David Cameron Out, Theresa May In: The Drama in British Politics
LONDON – David Cameron made his final appearance in Parliament as Britain’s leader on Wednesday, turning the normally raucous prime minister’s questions session into a time for praise, thanks, gentle ribbing, cheers – all spiced with a sprinkle of criticism.
The warmth culminated in a standing ovation for Cameron, 49, who is leaving office after voters rejected his advice and decided to leave the European Union. He will now formally tender his resignation to Queen Elizabeth II later in the day and hand over to his successor, Theresa May.
“I will miss the roar of the crowd. I will miss the barbs of the opposition,” Cameron said, promising to watch future exchanges as a regular Conservative Party lawmaker on the back benches.
He even poked fun at himself, reminding lawmakers of a barb he had directed at former Prime Minister Tony Blair of the Labour Party as he was leaving office.
“As I once said, I was the future once,” Cameron said.
One of the more cheerful exchanges took place between Cameron and Labour leader Jeremy Corbyn. Cameron poked fun at the leadership turmoil going on in the Labour Party, telling Corbyn that the Tories have had “resignation, nomination, competition and coronation” while Labour is still working out its leadership rules.
Cameron also took a moment to discuss the Downing Street cat, Larry, who is being left behind to keep working as the resident mouse-catcher. Cameron says he wanted to scotch “the rumor that somehow I don’t love Larry. I do!”
After Cameron formally resigns, the 59-year-old May will later visit the palace, where the queen will ask her to form a new government.
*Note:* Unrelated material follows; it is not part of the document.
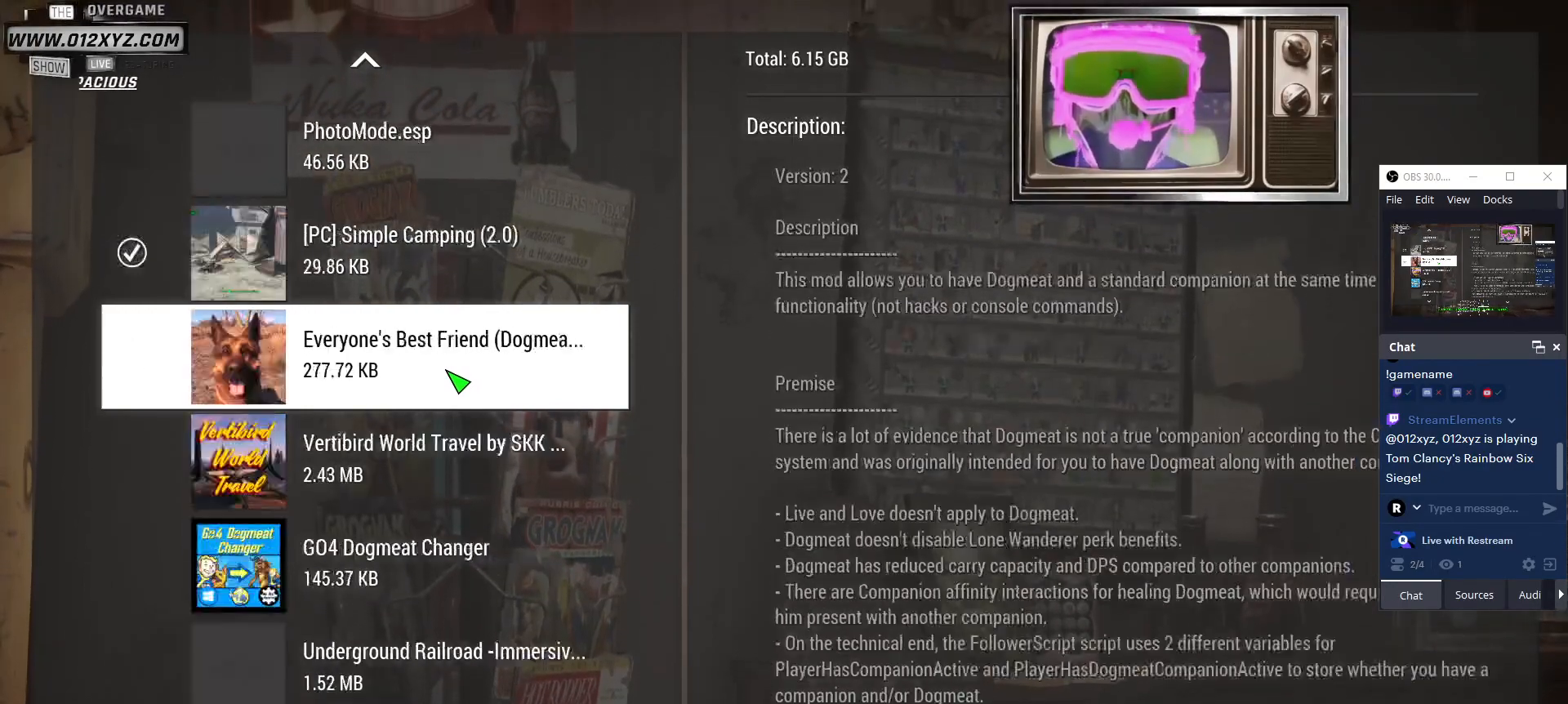
{"keys": [], "mouse": [], "events": [[200, "mouse_left", "down"], [267, "mouse_left", "up"]]}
The new leader, Britain’s Home Secretary – in charge of immigration and law and order – for the past six years, has the tough task of calming the country, and the financial markets, after the massive upheaval that has followed the June 23 referendum.
She is expected to quickly unveil a new Cabinet lineup, including a minister in charge of implementing Brexit, a British exit from the EU.
May, who backed remaining in the EU, will also be expected to reward prominent campaigners for a “leave” vote with key jobs. Observers are keen to see if she appoints former London Mayor Boris Johnson and Justice Secretary Michael Gove, onetime Conservative leadership contenders who jointly headed the “leave” campaign but then turned on one another.
There is also speculation that May, Britain’s second female prime minister – after Margaret Thatcher – will boost the number of women in top posts.
Cameron told The Daily Telegraph it had been “a privilege to serve the country I love.”
He said he hoped he was leaving “a stronger country, a thriving economy and more chances to get on in life.”
Newspapers offered harsher judgments of a politician toppled by his decision to call a referendum on EU membership – which he then lost. The Sun said Cameron had been “undone by his Olympian overconfidence,” while the Guardian called him a “prime minister of broken promises.”
But Cameron drew praise from an old adversary, with European Commission President Jean-Claude Juncker saying he would miss the British leader.
Cameron once derided Juncker as a Brussels backroom bureaucrat and tried to block him from becoming commission president. But Juncker told reporters in Beijing that he had “no beef” with Cameron.
“I have experienced a man who is serious, who is a fan of no-nonsense policy and who was delivering at each and every moment when things started to become serious,” Juncker said.
By Jill Lawless and Danica Kirka – Associated Press
Associated Press Writer Louise Watt in Beijing contributed to this story.